Faut-il que je relire mon projet faute de sympathie ?

Je comprends bien qu’un seul État neutre (conf. les délibérations du Comité d’examen de la Haye le 3 juillet 1899) ne se chargerait pas volontiers du fardeau de la responsabilité qu’il s’attirerait s’il pressait trop tôt ou trop tard sur le « bouton » destiné à ébranler la « machine » de l’arbitrage établie à la Haye. Aussi, un seul État n’aurait pas tant d’autorité qu’une alliance de plusieurs États neutres, pacifiques et « pacigérants », — alliance qui, du reste, pourrait avoir aussi d’autres buts pacificateurs.

Si une telle alliance envoyait aux puissances parmi lesquelles « un conflit aigu menacerait d’éclater » une note collective pour leur rappeler que la Cour permanente leur est ouverte, — sans doute la responsabilité serait plus facile à porter, et l’autorité grandirait en même temps.

Mais quel est celui des États neutres alliés qui devrait prendre l’initiative ?

Ne serait-il pas possible de leur faire adopter entre eux l’institution du Vorort suisse ? L’État de l’alliance permanente qui aurait la présidence le cas échéant devrait donc s’adresser, — même par voie télégraphique, s’il était nécessaire, — aux autres États de l’alliance, et si la majorité des États approuvait la démarche à faire, l’Étal président enverrait tout de suite, au nom de l’Alliance, une note collective aux puissances en conflit. Cette note pourrait être rédigée d’avance dans une forme stéréotype (comme la lettre du secrétaire général du bureau de la Haye selon votre proposition).

Il va sans dire que cette démarche devrait avoir la plus grande publicité. Ainsi l’opinion publique viendrait en aide à la pression morale de la part de l’Alliance pour la pacigérance (si M. le Cr Descamps me permet d’employer ce mot dont il est l’inventeur).

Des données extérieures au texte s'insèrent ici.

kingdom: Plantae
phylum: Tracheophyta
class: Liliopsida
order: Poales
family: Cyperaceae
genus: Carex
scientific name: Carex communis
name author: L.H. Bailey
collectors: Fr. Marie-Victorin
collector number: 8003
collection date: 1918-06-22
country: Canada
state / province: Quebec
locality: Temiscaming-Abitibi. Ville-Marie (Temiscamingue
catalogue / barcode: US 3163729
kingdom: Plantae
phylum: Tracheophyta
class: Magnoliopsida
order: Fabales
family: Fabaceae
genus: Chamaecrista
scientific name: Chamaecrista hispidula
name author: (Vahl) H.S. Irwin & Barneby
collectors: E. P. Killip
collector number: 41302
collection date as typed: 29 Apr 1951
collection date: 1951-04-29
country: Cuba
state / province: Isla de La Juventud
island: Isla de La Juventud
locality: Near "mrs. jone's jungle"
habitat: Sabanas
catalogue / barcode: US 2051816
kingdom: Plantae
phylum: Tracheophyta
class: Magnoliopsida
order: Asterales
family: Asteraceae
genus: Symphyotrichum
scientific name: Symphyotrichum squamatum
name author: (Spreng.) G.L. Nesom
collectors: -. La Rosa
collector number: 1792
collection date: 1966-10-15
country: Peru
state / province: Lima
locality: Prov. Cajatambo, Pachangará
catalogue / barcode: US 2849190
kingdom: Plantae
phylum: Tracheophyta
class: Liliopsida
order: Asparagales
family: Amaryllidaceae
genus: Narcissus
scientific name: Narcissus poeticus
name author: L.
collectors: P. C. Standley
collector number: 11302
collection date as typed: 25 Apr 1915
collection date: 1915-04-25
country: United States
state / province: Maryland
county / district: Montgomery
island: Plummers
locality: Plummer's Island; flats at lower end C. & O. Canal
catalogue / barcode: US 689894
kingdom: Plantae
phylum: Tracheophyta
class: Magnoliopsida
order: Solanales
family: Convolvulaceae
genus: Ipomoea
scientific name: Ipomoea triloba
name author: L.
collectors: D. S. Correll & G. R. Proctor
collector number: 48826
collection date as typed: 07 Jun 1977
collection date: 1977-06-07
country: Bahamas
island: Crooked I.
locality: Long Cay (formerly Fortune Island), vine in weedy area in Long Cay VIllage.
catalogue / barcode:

Grâce à une chaude propagande de tous les amis de la paix, il serait possible, j’espère, de créer celte alliance à l’aurore du nouveau siècle, même si elle n’était composée que de quelques petits États au commencement. « En 1291, — ai-je dit en terminant une correspondance à la Revue d’Histoire diplomatique (1900, p. 633), — les trois petits cantons suisses : Schwyz, Uri et Unterwalden marchaient à la tête de la formation de la Confédération helvétique, modèle d’une union d’États neutres européens.

Agréez, Monsieur, etc.

Fredrik Bajer.

Réponse de M. d’Estournelles de Constans.
A M. Frédéric Bajer,
Président de la Commission du bureau international de la Paix, à Berne, député danois à Copenhague.
Monsieur,

Après mûre réflexion, je ne crois pas qu’une alliance des États neutres et pacifiques atteindrait le but que vous souhaitez.

Cette alliance est certainement très désirable, mais je ne crois pas qu’elle faciliterait l’application de l’article 27 de la convention de la Haye. Au contraire, elle serait peut-être une cause de retard et fournirait des prétextes pour temporiser et laisser passer le moment d’intervenir.

Le principal est, en effet, d’intervenir vite : une seule nation aura déjà, dans les débuts, quelque peine à décider son gouvernement en temps utile à écrire la lettre prévue par l’article 27. Si ce gouvernement doit en outre se concerter avec un ou plusieurs autres, la guerre sera déclarée et commencée avant que leur accord ne soit établi ; car il est difficile d’admettre que cette alliance puisse aller jusqu’à prévoir l’envoi d’une lettre rédigée d’avance et qui serait lancée à toute éventualité.

Au contraire, l’intervention d’un seul gouvernement intéressé à la paix s’exercera d’elle-même, spontanément, automatiquement, sans qu’il puisse invoquer aucune excuse pour s’abstenir : l’opinion l’y poussera. L’alliance que votre bonne volonté considère comme un surcroît de précaution m’apparaîtrait à moi comme un retranchement et une excuse derrière laquelle s’abriteraient les faiblesses, les timidités, les mauvais vouloirs.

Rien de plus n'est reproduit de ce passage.